CONSIGNES:
- 1) Dans l'entretien sur la musique de PERSECUTION, quel guitariste a aidé Eric Neveux pour certaines textures ?
- 2) Prolongez l'entretien sur la musique de PERSECUTION à partir de sa dernière phrase.

TEXTE SOURCE:
----------

E.N : Je suis obsédé par le fait que la musique entre dans la texture sonore du film et en plus je suis totalement perméable à la rythmique du montage. Un montage a un tempo, un séquencement, c'est très proche de la musique. Quand je regarde un film, je note le tempo. Je peux être libéré de l'image, parfois m'en distancé, mais j'ai besoin d'être prêt du montage.

PERSECUTION (2009)

PERSECUTION est votre troisième film avec Patrice Chéreau après CEUX QUI M'AIMENT PRENDRONT LE TRAIN et INTIMITE. Comment travaille t-on la musique avec ce cinéaste, et plus particulièrement sur PERSECUTION ?

Eric Neveux : Avec Patrice Chéreau, on réinvente les choses. Nous ne sommes jamais dans un schéma pré-établi mais dans une recherche de textures, ce qui se rapproche de la recherche à l'image du réalisateur et son aspect charnel. Dans nos discussions, il n'y avait pas d'indications musicales précises. Pourtant, il a un grand sens du langage musical avec son travail de mise en scène d'opéra. Il parle plutôt du rapport à la séquence, dans le détail de chaque action. Il aime que la musique débute avec le plan, et que l'on ne sache pas vraiment quand elle se termine. Elle prend du temps pour disparaître, j'aime cette idée. Aussi, la musique est une intégration à la matière sonore du film. Patrice Chéreau laisse une place primordiale à la musique, comme un personnage. Il y a même à un moment un écran noir laissant entendre ma musique, ce qui est assez rare.

Comment est apparu le choix de la guitare ?

Patrice ne voulait pas que la partition fasse trop "musique de film", cela excluait d'aller vers l'orchestre. Le choix de la guitare s'est donc imposé de manière intuitive. Ce n'est pas mon instrument familier, mais je l’ai tout de même interprété pour la majeure partie de la partition, aidé pour certaines textures par le guitariste Jean-Pierre Ensuque. J'ai composé en jouant, car je n'écris rien en amont. La richesse de la guitare s'est révélée, en jouant sur les pédales, en fonctionnant par couches. Cette démarche se rapproche d'ailleurs de la musique électronique qui m'est familière, dans le sens où un son est modelable, non pré-défini. On est dans la manipulation d'une matière sans limites et cela m'a donné une palette insoupçonnée.

Par quelles étapes successives êtes-vous passé pour obtenir la musique du film ?

Patrice Chéreau m'avait au départ demandé de travailler sur la séquence d'ouverture. L'idée était de rentrer musicalement dans le film. Cela devait se limiter à la façon d'aider le spectateur à pénétrer dans l'ambiance du film. Après, il en fallait plus, en travaillant sur la prolongation de cette sensation initiale et son évolution. Je travaille rarement au moment du scénario. J'ai travaillé avec un premier montage du film, en étroite collaboration avec Patrice, et le monteur François Gédigier n'hésitait pas à faire bouger son montage pour permettre à une articulation musicale de se produire. Et sur le fond, l'idée de persécution se joue dans la musique qui nous agresse, nous calme, et nous émeut. Elle joue de l’ambiguïté dans le changement permanent d'humeur. Il y aussi l'histoire amoureuse, fragile, à évoquer avec une certaine douceur, que l'on sente qu'il est fou amoureux d'elle.

----------

LISTE DES DONNÉES:

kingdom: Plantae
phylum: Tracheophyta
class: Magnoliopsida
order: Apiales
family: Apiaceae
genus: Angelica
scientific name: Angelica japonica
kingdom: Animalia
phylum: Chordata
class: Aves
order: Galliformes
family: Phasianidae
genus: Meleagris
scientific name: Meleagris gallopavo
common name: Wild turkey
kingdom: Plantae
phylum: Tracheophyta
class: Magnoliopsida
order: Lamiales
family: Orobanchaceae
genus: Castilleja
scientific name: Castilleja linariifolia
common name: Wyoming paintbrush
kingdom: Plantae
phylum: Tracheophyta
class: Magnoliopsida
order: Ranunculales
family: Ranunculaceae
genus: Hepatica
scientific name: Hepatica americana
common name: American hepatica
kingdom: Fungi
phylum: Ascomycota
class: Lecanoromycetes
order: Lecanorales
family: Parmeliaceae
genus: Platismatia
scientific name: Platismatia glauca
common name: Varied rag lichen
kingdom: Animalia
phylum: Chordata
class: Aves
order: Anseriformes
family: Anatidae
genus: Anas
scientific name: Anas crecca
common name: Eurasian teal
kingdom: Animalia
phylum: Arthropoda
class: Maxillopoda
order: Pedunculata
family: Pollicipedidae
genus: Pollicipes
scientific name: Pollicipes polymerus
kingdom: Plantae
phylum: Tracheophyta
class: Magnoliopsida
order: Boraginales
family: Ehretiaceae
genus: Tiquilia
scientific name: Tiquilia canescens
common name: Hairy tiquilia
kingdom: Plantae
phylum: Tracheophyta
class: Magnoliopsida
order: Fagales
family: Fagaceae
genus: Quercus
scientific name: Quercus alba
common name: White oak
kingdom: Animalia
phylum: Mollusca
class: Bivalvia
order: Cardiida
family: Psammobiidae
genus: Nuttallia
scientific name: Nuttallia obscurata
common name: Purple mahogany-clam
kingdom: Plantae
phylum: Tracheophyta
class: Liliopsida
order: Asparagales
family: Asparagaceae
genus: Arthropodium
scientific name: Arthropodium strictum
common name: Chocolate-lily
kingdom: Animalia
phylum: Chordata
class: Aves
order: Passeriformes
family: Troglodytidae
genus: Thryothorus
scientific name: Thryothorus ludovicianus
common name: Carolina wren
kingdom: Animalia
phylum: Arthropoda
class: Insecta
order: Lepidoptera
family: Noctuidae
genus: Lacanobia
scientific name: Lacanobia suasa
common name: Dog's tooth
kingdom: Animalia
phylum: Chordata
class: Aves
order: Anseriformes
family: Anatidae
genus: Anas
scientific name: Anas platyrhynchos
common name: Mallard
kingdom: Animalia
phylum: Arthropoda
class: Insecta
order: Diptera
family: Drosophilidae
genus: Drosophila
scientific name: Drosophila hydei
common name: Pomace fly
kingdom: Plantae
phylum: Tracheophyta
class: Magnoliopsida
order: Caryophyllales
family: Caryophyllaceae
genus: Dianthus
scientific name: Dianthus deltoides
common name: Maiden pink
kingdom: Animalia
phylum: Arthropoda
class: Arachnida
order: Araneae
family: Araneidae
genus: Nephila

----------

RÉPONSES CI-DESSOUS:
- 1) Jean-Pierre Ensuque.

- 2)
Des références musicales ont-elle été évoquées ?

Patrice n'a jamais cité de références, le sujet n'a jamais été abordé. Me concernant, j'ai pensé à un moment à "Dead Man" de Jim Jarmush pour la guitare, même si Neil Young est un grand guitariste de rock. J'ai pensé aussi aux sons chez David Lynch. Ce qui est amusant, c'est qu'il y a à la fin du film une chanson de "Blue Velvet" ("Mysteries of love") reprise par Antony and the Johnsons. Patrice a choisi cette chanson avec pertinence, par la signification du titre, et cette émotion dans la voix. C'est une très belle fin.

A propos du disque, avez-vous mis toute la bande originale ?

J'ai tout mis, même une piste qui a été retirée pour le film. Et s'ajoutent à cela les chansons de bar. Le disque intègre aussi des extraits de dialogues entre chaque morceau, en fin de plages, et cela donne une cartographie du film, validée par le réalisateur. C'est une manière de se replonger dans l'oeuvre. De plus, j'ai décidé de le sortir moi-même, sans maison de disque, de réfléchir à une manière alternative de le diffuser, via les boutiques Agnès B qui nous soutient, chez des disquaires indépendants, et en digital.

HIDEWAYS (2011)

A quel moment de l'élaboration du film HIDEAWAYS s'est produite la rencontre avec la réalisatrice Agnès Merlet ?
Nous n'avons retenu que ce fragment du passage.